Below are the key proposals from the General Scheme (which may be amended before the Bill itself is formally published).

REGISTRATION

  • At the moment, when a limited partnership (LP) is registered, it can then move its principal place of business (PPOB) outside Ireland.  The General Scheme proposes that LPs be required to maintain an ongoing connection with Ireland via an Irish registered office or PPOB. The General Scheme refers in different places to an LP having an office and PPOB, or an office or PPOB – the exact requirement should be clarified when the Bill itself is published.
  • Applicants will need to demonstrate that the LP will carry on an economic activity in Ireland and that at least one general partner (GP) will be EEA-resident or have an EEA PPOB for the life of the LP. Information must be provided on the principal activity of the LP (rather than the general nature of its business, as is currently the case).
  • There is formal confirmation that a body corporate can be a GP in an LP (reflecting the view in practice).
  • An LPs name must end with ‘limited partnership’ / ‘lp’ / ‘l.p.’ (or Irish equivalent).
  • LP certificates issued by the Registrar would clarify that an LP is a business agreement, not a separate legal entity.
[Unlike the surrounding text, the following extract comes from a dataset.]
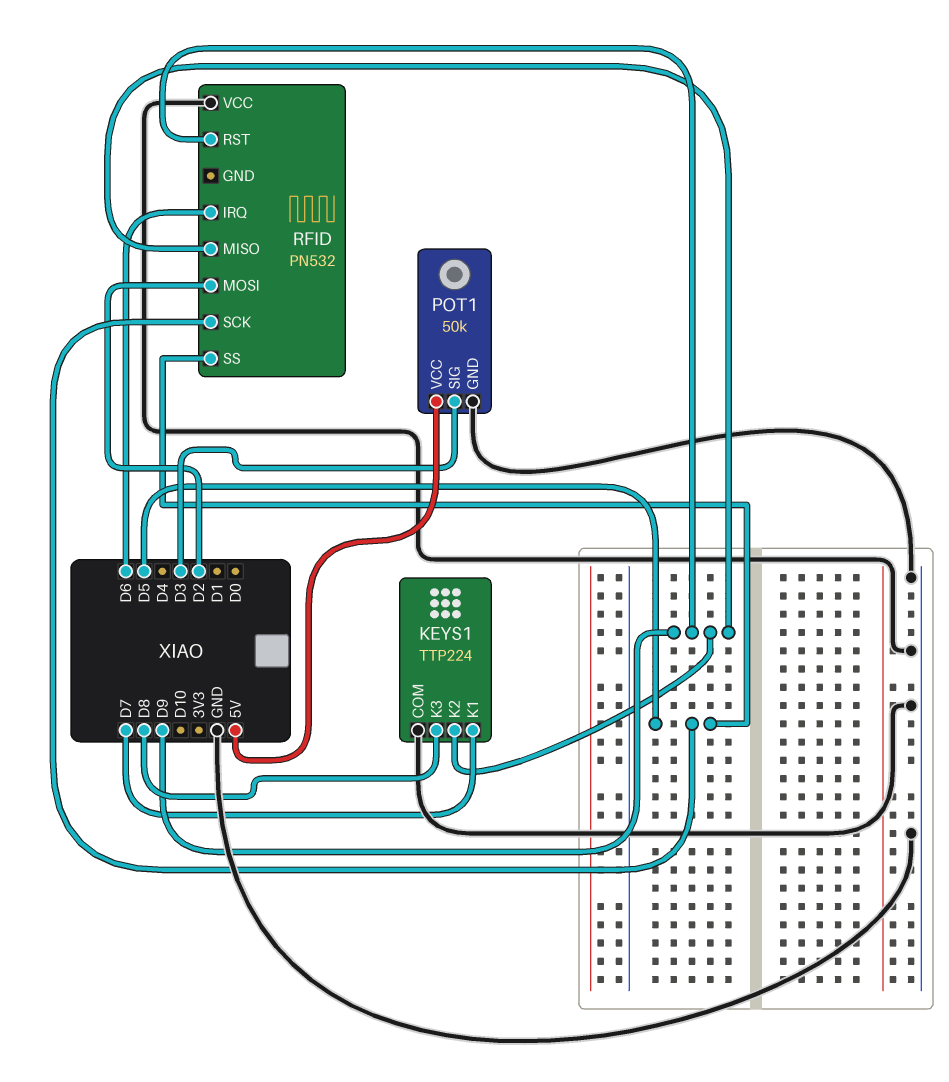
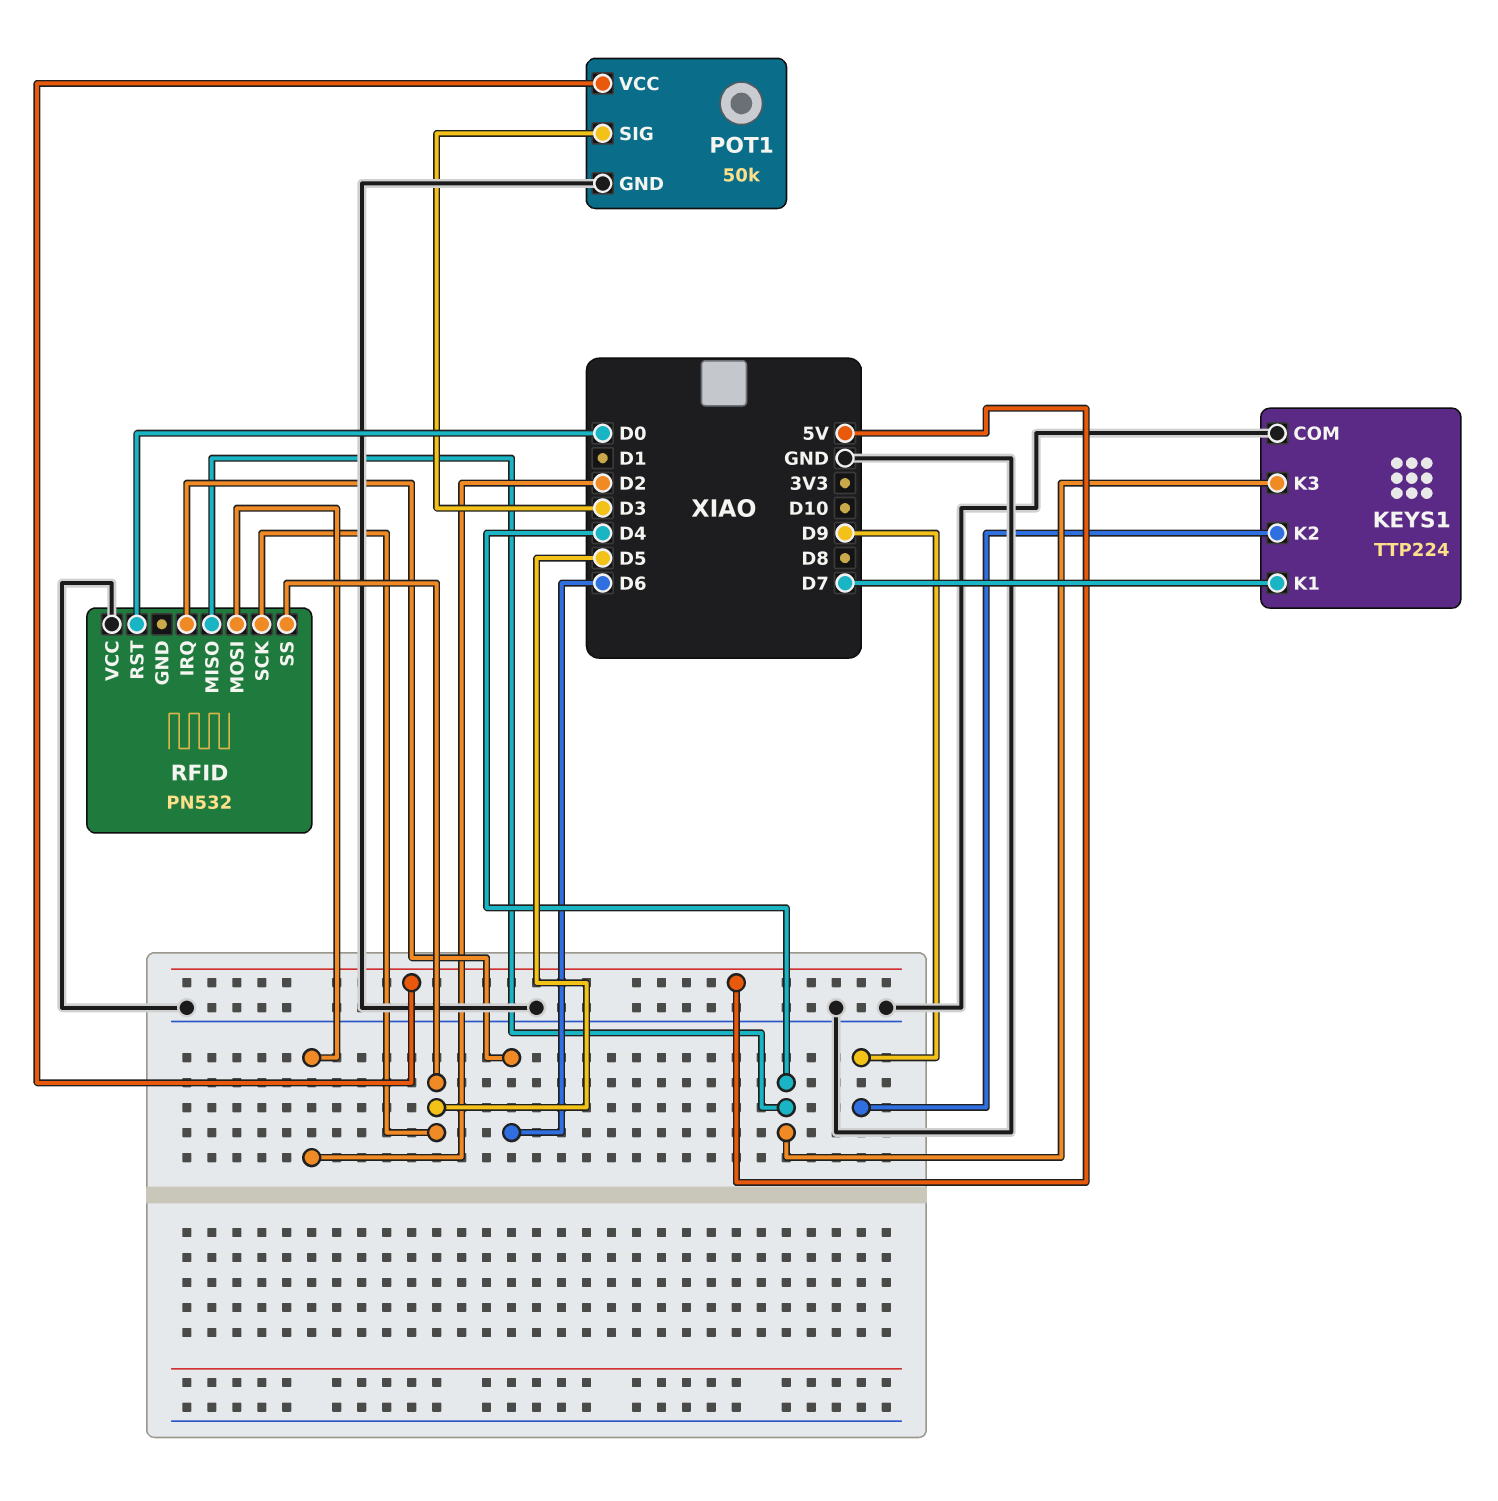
KEYS1 pin K3: D8 -> D4
RFID pin MISO: D9 -> D4
RFID pin RST: D9 -> D0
Registration as an LP would take effect from the date on the certificate of registration, and not earlier (a number of respondents to the 2019 consultation had suggested that, rather than failure to register rendering an LP a general partnership, the consequences should instead be dealt with by way of (for example) penalties against the GP, but this suggestion is not reflected in the General Scheme).
  • LPs must notify the Registrar of changes to registered information within 14 days. Failure to do so could lead to the removal of the LP from the register (rendering it a general partnership with the consequent loss of limited liability protection for the limited partners).

TRANSITION PERIOD

When the new legislation is commenced, existing LP registrations will be protected.  The Registrar will then have 30 months to:

  • Identify and remove 1907 LPs that have ceased to operate from the register.
  • Notify existing 1907 LPs of the steps required to re-register or remove themselves from the register. An LP will then have 12 months to re-register once it receives a notice, or the Registrar may remove it from the register.

REPORTING

The General Scheme proposes that each LP file an Annual Confirmation Statement by 1 July each year confirming its registered details.  This would not replace the requirement to file notices of changes as they occur, or the requirement for qualifying LPs to file annual financial accounts.

STRIKE-OFF

  • An LP would be able to apply to be removed from the register.
  • The Registrar would also be able to strike an LP from the register via a staged removal process which would give an LP several opportunities to rectify any issues.  Key compliance points for LPs will be the requirement to have a registered office / PPOB in the State; the Annual Confirmation Statement requirement; and the requirement to disclose beneficial ownership information (see below).  If an LP is struck-off, there would be a process for restoring it if it regularises its affairs.

BENEFICIAL OWNERSHIP

The General Scheme proposes a Register of Beneficial Ownership of partners who are incorporated or administered outside the EEA.  That information must be provided within 6 months of registration of a new LP under the new legislation, or within 12 months of a 1907 Act partnership receiving a re-registration notice from the Registrar (see above).

OTHER POINTS TO NOTE

Some key suggestions made to the Department in response to its 2019 consultation, which have not been reflected in the General Scheme, include:

  • In line with the approach taken in the UK under the Legislative Reform (Private Fund Limited Partnerships) Order 2017), introducing a specific category of limited partnerships in which limited partners can avail of a ‘white-list’ of permitted actions that they can take without risking loss of their limited liability.
  • Removing the requirement for limited partners’ capital contributions to be specified in documents filed with the Registrar, and / or completely removing the requirement for limited partners to make capital contributions.
  • Removing the requirement for a limited partner to return any capital contribution withdrawn from the LP before the end of its term.
  • Removing the limit on the number of limited partners (20) (notwithstanding that it was removed some time ago in the UK and in Northern Ireland).